3. In Section 4.1, one would like to find reasons why groups of 3 orders are formed for the pCPA. Obviously, this leads to a smoothing and to an improvement of the approximation. Why?
4. Padé approximants are rational functions in T which may have poles on the positive T axis. Usually, these cases will have to be discarded (but see Figure 3 in [7]). This problem is not mentioned in the paper. Do no poles occur, or are these cases discarded and simply do not belong to the majority of consistent approximants?

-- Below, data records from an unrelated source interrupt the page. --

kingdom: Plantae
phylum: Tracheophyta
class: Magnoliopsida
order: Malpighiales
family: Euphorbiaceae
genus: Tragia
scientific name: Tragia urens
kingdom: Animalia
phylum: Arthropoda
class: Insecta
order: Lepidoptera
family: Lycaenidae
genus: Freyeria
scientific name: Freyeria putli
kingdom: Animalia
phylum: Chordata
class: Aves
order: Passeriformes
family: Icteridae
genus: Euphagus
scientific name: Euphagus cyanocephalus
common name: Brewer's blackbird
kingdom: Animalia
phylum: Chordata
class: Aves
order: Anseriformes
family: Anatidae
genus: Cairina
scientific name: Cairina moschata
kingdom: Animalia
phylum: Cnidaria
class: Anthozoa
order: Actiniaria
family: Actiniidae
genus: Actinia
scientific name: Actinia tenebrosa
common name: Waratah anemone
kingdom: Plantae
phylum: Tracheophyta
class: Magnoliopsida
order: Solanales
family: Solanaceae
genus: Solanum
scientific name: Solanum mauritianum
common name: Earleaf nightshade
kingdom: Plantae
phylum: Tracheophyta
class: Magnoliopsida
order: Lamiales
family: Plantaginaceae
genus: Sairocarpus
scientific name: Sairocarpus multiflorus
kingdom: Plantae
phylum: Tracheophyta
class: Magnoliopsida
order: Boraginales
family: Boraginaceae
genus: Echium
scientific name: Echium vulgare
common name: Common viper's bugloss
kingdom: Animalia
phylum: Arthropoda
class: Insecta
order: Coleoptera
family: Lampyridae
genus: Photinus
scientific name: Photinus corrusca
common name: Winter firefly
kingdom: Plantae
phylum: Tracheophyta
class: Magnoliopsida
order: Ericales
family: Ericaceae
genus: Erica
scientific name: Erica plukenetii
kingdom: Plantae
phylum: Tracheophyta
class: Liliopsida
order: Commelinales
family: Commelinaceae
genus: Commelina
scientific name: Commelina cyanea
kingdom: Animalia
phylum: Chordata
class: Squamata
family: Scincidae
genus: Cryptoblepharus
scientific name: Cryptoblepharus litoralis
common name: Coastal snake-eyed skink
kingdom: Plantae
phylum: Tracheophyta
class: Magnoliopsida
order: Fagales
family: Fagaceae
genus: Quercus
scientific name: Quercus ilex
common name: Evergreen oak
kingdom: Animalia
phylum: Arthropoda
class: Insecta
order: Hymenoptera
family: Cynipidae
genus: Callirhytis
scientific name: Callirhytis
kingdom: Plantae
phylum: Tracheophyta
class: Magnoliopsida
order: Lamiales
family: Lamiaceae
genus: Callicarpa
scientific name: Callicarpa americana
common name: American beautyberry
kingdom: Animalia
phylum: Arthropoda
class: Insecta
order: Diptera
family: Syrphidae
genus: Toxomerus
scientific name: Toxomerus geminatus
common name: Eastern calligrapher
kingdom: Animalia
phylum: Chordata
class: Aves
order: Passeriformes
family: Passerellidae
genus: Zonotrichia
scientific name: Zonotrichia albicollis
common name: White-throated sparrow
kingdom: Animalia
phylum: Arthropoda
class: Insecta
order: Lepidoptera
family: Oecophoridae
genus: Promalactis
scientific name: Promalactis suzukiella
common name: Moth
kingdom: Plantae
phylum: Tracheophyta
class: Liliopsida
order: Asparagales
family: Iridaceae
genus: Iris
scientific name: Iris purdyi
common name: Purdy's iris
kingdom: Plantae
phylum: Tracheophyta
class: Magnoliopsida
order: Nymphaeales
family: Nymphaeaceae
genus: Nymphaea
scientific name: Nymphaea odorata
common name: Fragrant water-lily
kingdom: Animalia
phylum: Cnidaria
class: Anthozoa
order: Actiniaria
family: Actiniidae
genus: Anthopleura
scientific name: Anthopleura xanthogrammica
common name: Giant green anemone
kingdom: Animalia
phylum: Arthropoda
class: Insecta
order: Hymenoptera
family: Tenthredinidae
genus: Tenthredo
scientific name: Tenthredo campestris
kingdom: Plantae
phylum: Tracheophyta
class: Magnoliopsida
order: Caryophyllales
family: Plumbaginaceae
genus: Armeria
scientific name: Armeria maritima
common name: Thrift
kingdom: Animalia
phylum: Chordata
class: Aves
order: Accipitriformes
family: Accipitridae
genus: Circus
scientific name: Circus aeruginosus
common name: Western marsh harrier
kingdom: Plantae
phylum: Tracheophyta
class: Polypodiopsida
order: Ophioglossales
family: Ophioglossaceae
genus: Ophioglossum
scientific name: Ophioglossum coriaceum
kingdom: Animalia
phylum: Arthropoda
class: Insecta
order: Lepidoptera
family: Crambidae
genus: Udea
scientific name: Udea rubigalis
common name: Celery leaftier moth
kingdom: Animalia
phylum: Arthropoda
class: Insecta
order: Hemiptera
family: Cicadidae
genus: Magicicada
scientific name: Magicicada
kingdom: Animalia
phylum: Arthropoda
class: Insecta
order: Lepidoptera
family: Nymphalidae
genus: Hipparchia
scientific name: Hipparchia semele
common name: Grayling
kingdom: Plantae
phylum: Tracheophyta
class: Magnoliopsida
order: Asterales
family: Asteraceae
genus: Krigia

The article entiteled "Ground-state and thermodynamic properties of the spin-1/2 Heisenberg model on the triangular lattice" by Gonzalez and collaborators uses high-temperature series expansions in combination with the entropy method, which is a specific extrapolation tool, to calculate and analyze the ground-state energy and the specific heat of the Heisenberg model on the anisotropic triangular lattice. The latter includes as limiting cases the 1d chain, the square lattice, and the isotropic triangular lattice, which are all well known from previous analytical and numerical studies. In addition, extensions of the model including spatial anisotropies, next-nearest neighbor Heisenberg interactions, and non-magnetic impurities are also considered which are in particular motivated by experimental findings on the frustrated quantum magnet Ba_8CoNb_6O_24. In my opinion the article is well written and the topic is interesting. Globally, I therefore recommend publication in SciPost. I nevertheless have some points, which the authors should address to further improve their manuscript.

List of points:

• Title: I wondered whether one should put "anisotropic triangular lattice" in the title which expresses better the focus of the article
• Figure 3, page 7: Is there a microscopic reason why a "1/n^2" scaling is used? If yes, maybe one can specify the argument. If not, one should mention it.
• Page 8: There are two equations in the text which are too wide.
• Page 9/10: Is there are a (physical) reason why the quality of the extrapolation seems worse on the square lattice compared to the triangular and chain limit? Naively I would have expected that the square lattice is the simplest system.
• Page 13: Is there a simple argument why the specific heat does not (almost does not) depend on the spin anisotropy?
• Page 13: Another possibility/option could be the presence of multi-spin interactions. Can the relevance of such interactions be excluded for the considered material?
• Page 15: Title of reference [18] seems to be spoiled.